You don't need a big garden to grow plants in India — a balcony, a few good planters and an hour a week are enough. Here's how to start from scratch without killing your plants.
1. Read your balcony's sunlight first
Before buying anything, watch how much direct sun your balcony gets in a day. It decides what you can grow:
- 6+ hours of direct sun: vegetables, chillies, tomatoes, and most flowering plants.
- 3–5 hours: herbs (mint, coriander, basil), marigold, and many foliage plants.
- Mostly shade: money plant, snake plant, ferns, peace lily and other low-light indoor plants.
2. Choose the right planters
On a balcony, weight and drainage matter most. Lightweight UV-stabilised plastic planters are ideal — they survive harsh Indian sun, are easy to move, and won't crack like clay. Make sure every pot has drainage holes and a tray so water doesn't stain your floor.
Match the pot size to the plant: 6–8 inch for herbs and small plants, 10–12 inch for flowering plants and chillies, 14 inch+ for tomatoes, brinjal and larger plants. Railing planters and stack-pots are great for saving space.
3. Get the soil mix right
Don't use plain garden soil in pots — it gets hard and blocks drainage. Use a light potting mix: roughly 40% garden soil + 30% compost/vermicompost + 30% cocopeat. This holds moisture, feeds the plant, and drains well.

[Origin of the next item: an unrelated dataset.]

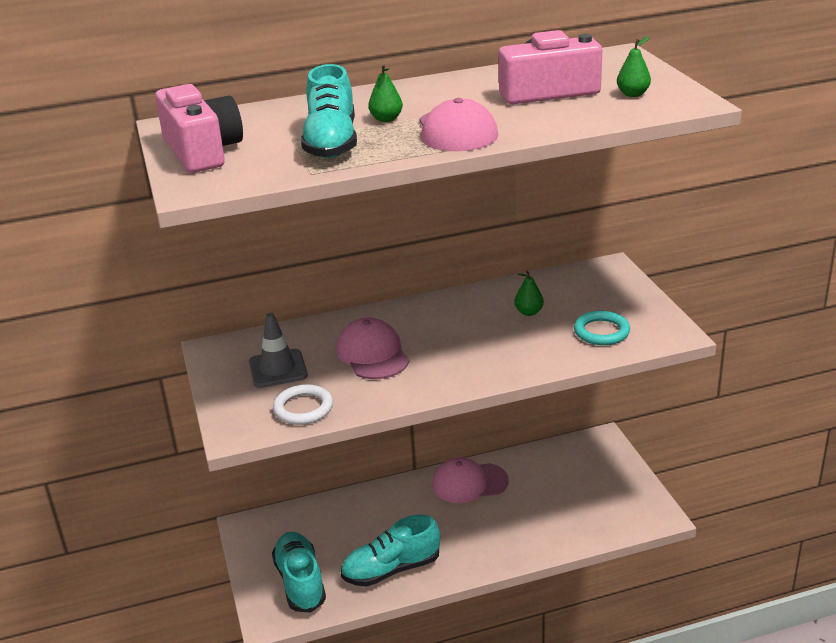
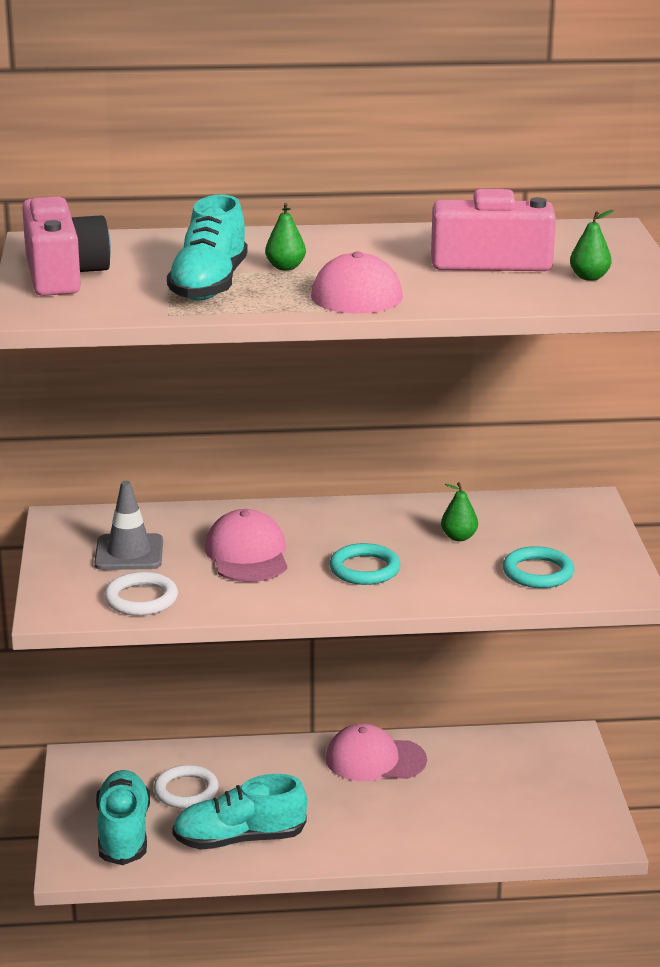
camera: 10 degrees right, 5 degrees down
none -> white ring [154,765,219,808]
none -> turquoise ring [329,543,400,585]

4. Start with easy, hard-to-kill plants
- Herbs: mint, coriander, curry leaf, basil — useful and forgiving.
- Veggies: chillies, tomatoes, spinach (palak), and lady finger if you get good sun.
- Flowers: marigold, hibiscus, portulaca — colourful and tough.
- Low effort/indoor: money plant, snake plant, aloe vera.
5. Water smart, not more
Most beginners over-water. Check the topsoil with a finger — water only when the top inch feels dry. In peak summer that may be daily; in monsoon, far less. Morning or evening watering is best so roots don't cook in midday heat.
Tip from Gardens Need: a balcony garden lives or dies on its pots. Quality planters with proper drainage and UV resistance last years and keep plants healthy — exactly what we design for at Gardens Need. Start with 4–5 good pots rather than many cheap ones.
Common beginner mistakes to avoid
- Pots with no drainage holes (roots rot).
- Wrong plant for the light (sun-lovers in shade won't flower).
- Plain heavy soil with no compost or cocopeat.
- Over-watering — the No. 1 plant killer.
Start small, watch what thrives on your balcony, and grow from there. Within a season you'll have a green, calming corner — and a few home-grown herbs to show for it.